Um wirklich zu verstehen, wie tief die Verwundungen der Naziverbrechen nachwirken und welch ein Mensch da tatsächlich hinter dem Deutschen steckt, gibt der Film wenig her. Er will die Versöhnung feiern, ohne sich wirklich auf das Leid einzulassen. Als ob es jemals darum ging, einen einzelnen Soldaten für die Verbrechen aller verantwortlich zu machen, als ob nicht in jedem Soldaten auch mal ein guter Junge steckte.

Doch ohne Brüche geht der Film nicht zu Ende. Im letzten Drittel kommen in Trautmann die Bilder des Krieges wieder hoch, verbunden mit einem persönlichen Schicksalsschlag erfährt er eine Retraumatisierung.
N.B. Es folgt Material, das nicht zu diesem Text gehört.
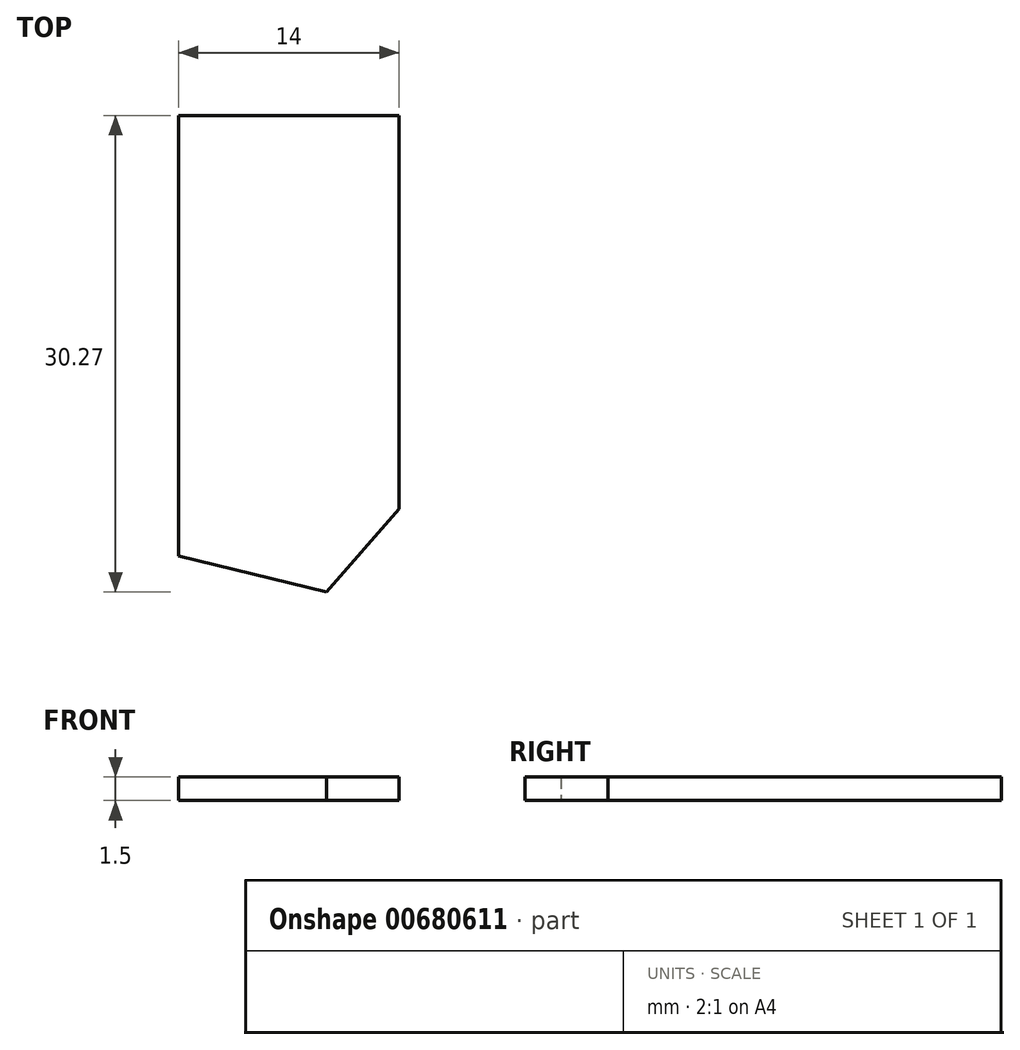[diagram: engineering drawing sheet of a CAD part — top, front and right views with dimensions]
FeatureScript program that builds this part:
annotation { "Feature Type Name" : "Feature", "Feature Type Description" : "" }
export const myFeature = defineFeature(function(context is Context, id is Id, definition is map)
    precondition{}
    {
        {
            var Q0;
            Q0=qCreatedBy(makeId("Top.planeOp"),FACE);
            var sketch = newSketch(context, id + "F0", { "sketchPlane" : qUnion([Q0])});
            skLineSegment(sketch, "E0", {"start": v(0, 0) * mm, "end": v(14, 0) * mm});
            skLineSegment(sketch, "E1", {"start": v(14, 0) * mm, "end": v(14, -25) * mm});
            skLineSegment(sketch, "E2", {"start": v(14, -25) * mm, "end": v(9.39, -30.27) * mm});
            skLineSegment(sketch, "E3", {"start": v(9.39, -30.27) * mm, "end": v(0, -28) * mm});
            skLineSegment(sketch, "E4", {"start": v(0, -28) * mm, "end": v(0, 0) * mm});
            skSolve(sketch);
        }
        {
            var Q0;
            Q0 = qSketchRegion(id + "F0", true);
            extrude(context, id + "F1", {"entities" : qUnion([Q0]), "depth" : 1.5 * mm, "offsetDistance" : 25 * mm});
        }
    });
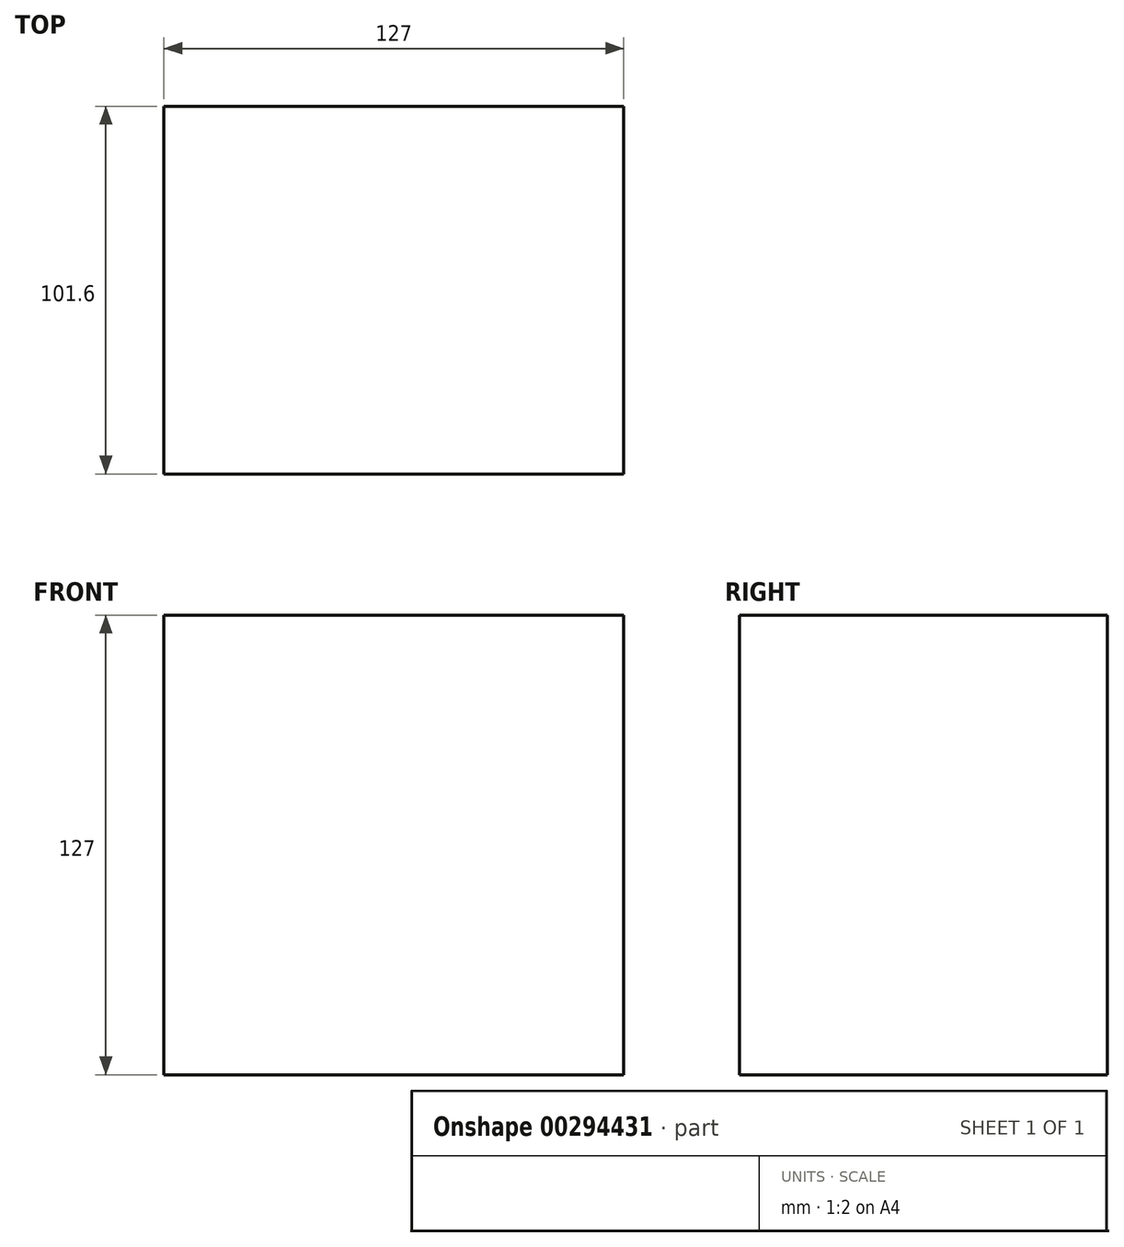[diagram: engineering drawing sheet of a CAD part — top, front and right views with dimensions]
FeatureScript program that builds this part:
annotation { "Feature Type Name" : "Feature", "Feature Type Description" : "" }
export const myFeature = defineFeature(function(context is Context, id is Id, definition is map)
    precondition{}
    {
        {
            var Q0;
            Q0=qCreatedBy(makeId("Top.planeOp"),FACE);
            var sketch = newSketch(context, id + "F0", { "sketchPlane" : qUnion([Q0])});
            skLineSegment(sketch, "E0.bottom", {"start": v(-52.97, 48.09) * mm, "end": v(74.03, 48.09) * mm});
            skLineSegment(sketch, "E0.top", {"start": v(-52.97, -53.51) * mm, "end": v(74.03, -53.51) * mm});
            skLineSegment(sketch, "E0.left", {"start": v(-52.97, 48.09) * mm, "end": v(-52.97, -53.51) * mm});
            skLineSegment(sketch, "E0.right", {"start": v(74.03, 48.09) * mm, "end": v(74.03, -53.51) * mm});
            skSolve(sketch);
        }
        {
            var Q0;
            Q0 = qSketchRegion(id + "F0", true);
            extrude(context, id + "F1", {"entities" : qUnion([Q0]), "depth" : 127 * mm});
        }
    });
In Rückblenden sieht er dabei zu, wie ein Wehrmachtssoldat an der Ostfront einen ukrainischen Jungen hinterrücks erschießt, um ihm einen Fußball abzunehmen. Eine Szene, die historisch nicht belegt ist.

Belegt ist dagegen, dass Trautmann an der Ostfront mit eigenen Augen gesehen hat, wie Juden massenhaft umgebracht wurde. Er hat dies gegen Ende seines Lebens seiner Biografin Catrine Clays erzählt. Wer sich für die Geschichte von Bert Trautmann interessiert, sollte lieber ihre Biografie „Trautmanns Weg“ lesen.